What is expected — Starting with the line that contains "right hip: (94, 120)" and stopping after the line that contains "left hip: (80, 125)", copy the entries below exactly. Include nothing else.

Given entries —
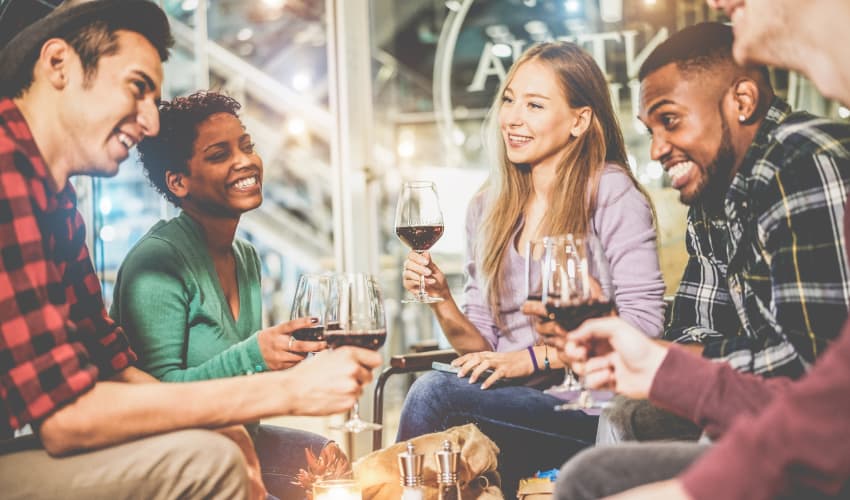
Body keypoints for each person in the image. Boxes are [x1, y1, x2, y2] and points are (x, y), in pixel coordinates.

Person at [0, 2, 380, 499]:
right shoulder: (9, 171)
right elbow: (65, 417)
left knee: (234, 449)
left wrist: (226, 425)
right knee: (208, 462)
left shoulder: (57, 200)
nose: (149, 124)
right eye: (137, 88)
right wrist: (280, 390)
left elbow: (115, 364)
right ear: (58, 65)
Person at [552, 1, 850, 499]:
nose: (656, 149)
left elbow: (813, 375)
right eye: (651, 130)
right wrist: (650, 360)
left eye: (670, 121)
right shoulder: (716, 197)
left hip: (817, 432)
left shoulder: (800, 160)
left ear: (742, 102)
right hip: (792, 413)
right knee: (622, 422)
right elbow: (698, 325)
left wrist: (665, 366)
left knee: (593, 474)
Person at [397, 41, 665, 495]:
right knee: (441, 391)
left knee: (433, 395)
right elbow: (482, 346)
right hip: (513, 405)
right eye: (508, 99)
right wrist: (441, 301)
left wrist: (532, 360)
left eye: (534, 105)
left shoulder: (610, 192)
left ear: (579, 120)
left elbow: (643, 325)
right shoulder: (488, 206)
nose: (512, 118)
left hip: (588, 407)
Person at [110, 91, 339, 500]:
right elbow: (157, 395)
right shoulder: (158, 261)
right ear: (179, 182)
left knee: (330, 459)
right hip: (178, 451)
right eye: (219, 155)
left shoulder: (247, 257)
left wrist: (276, 360)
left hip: (236, 434)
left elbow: (237, 374)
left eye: (247, 146)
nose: (246, 161)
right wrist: (254, 356)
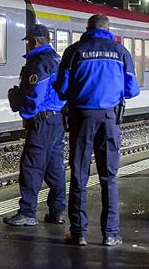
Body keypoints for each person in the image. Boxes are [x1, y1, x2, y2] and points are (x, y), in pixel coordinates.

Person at [54, 14, 139, 246]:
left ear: (88, 28)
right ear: (108, 29)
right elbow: (132, 89)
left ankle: (78, 233)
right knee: (108, 176)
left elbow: (61, 89)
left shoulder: (74, 52)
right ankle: (110, 234)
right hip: (110, 119)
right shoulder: (120, 52)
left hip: (81, 117)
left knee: (80, 174)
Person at [4, 24, 67, 227]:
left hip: (41, 122)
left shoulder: (39, 62)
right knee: (54, 167)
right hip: (57, 120)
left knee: (30, 167)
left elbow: (35, 95)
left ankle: (27, 212)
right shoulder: (58, 59)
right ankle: (57, 212)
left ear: (33, 42)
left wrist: (25, 111)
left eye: (28, 42)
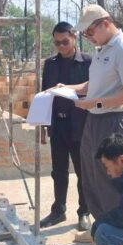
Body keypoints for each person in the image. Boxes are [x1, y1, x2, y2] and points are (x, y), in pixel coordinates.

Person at [59, 4, 123, 242]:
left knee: (110, 177)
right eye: (85, 33)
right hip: (94, 120)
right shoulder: (102, 50)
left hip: (111, 121)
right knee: (91, 175)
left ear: (105, 23)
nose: (88, 37)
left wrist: (95, 103)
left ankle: (116, 233)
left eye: (90, 31)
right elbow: (92, 85)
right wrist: (67, 88)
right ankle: (101, 228)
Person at [40, 22, 93, 231]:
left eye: (65, 42)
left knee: (83, 171)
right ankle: (58, 210)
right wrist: (43, 126)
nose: (61, 46)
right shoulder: (50, 64)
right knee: (58, 170)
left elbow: (93, 91)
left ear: (74, 38)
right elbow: (45, 95)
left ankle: (84, 212)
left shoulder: (88, 63)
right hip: (58, 125)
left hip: (80, 125)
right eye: (57, 43)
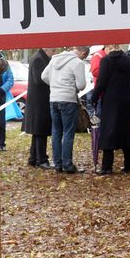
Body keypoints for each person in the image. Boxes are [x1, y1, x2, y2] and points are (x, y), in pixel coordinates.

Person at [43, 45, 88, 173]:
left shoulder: (54, 59)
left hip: (54, 98)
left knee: (56, 132)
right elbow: (81, 84)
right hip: (68, 99)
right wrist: (71, 87)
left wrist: (55, 85)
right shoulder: (77, 63)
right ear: (82, 53)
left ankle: (58, 164)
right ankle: (67, 164)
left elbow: (43, 76)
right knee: (68, 132)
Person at [93, 45, 130, 173]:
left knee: (109, 132)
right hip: (126, 99)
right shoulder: (128, 60)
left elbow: (101, 82)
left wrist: (94, 98)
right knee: (126, 132)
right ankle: (129, 166)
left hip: (110, 100)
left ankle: (107, 167)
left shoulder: (106, 61)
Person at [24, 48, 52, 167]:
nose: (54, 53)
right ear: (46, 48)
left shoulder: (38, 58)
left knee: (38, 131)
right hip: (39, 101)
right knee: (41, 130)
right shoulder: (38, 59)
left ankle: (33, 157)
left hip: (38, 100)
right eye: (53, 50)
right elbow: (39, 79)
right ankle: (41, 159)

Task output —
right hip: (94, 120)
right shoulder: (102, 50)
left hip: (111, 121)
right knee: (91, 175)
left ear: (105, 23)
nose: (88, 37)
left wrist: (95, 103)
left ankle: (116, 233)
left eye: (90, 31)
right elbow: (92, 85)
right wrist: (67, 88)
right ankle: (101, 228)
Person at [40, 22, 93, 231]:
left eye: (65, 42)
left knee: (83, 171)
right ankle: (58, 210)
right wrist: (43, 126)
nose: (61, 46)
right shoulder: (50, 64)
right knee: (58, 170)
left elbow: (93, 91)
left ear: (74, 38)
right elbow: (45, 95)
left ankle: (84, 212)
left shoulder: (88, 63)
right hip: (58, 125)
left hip: (80, 125)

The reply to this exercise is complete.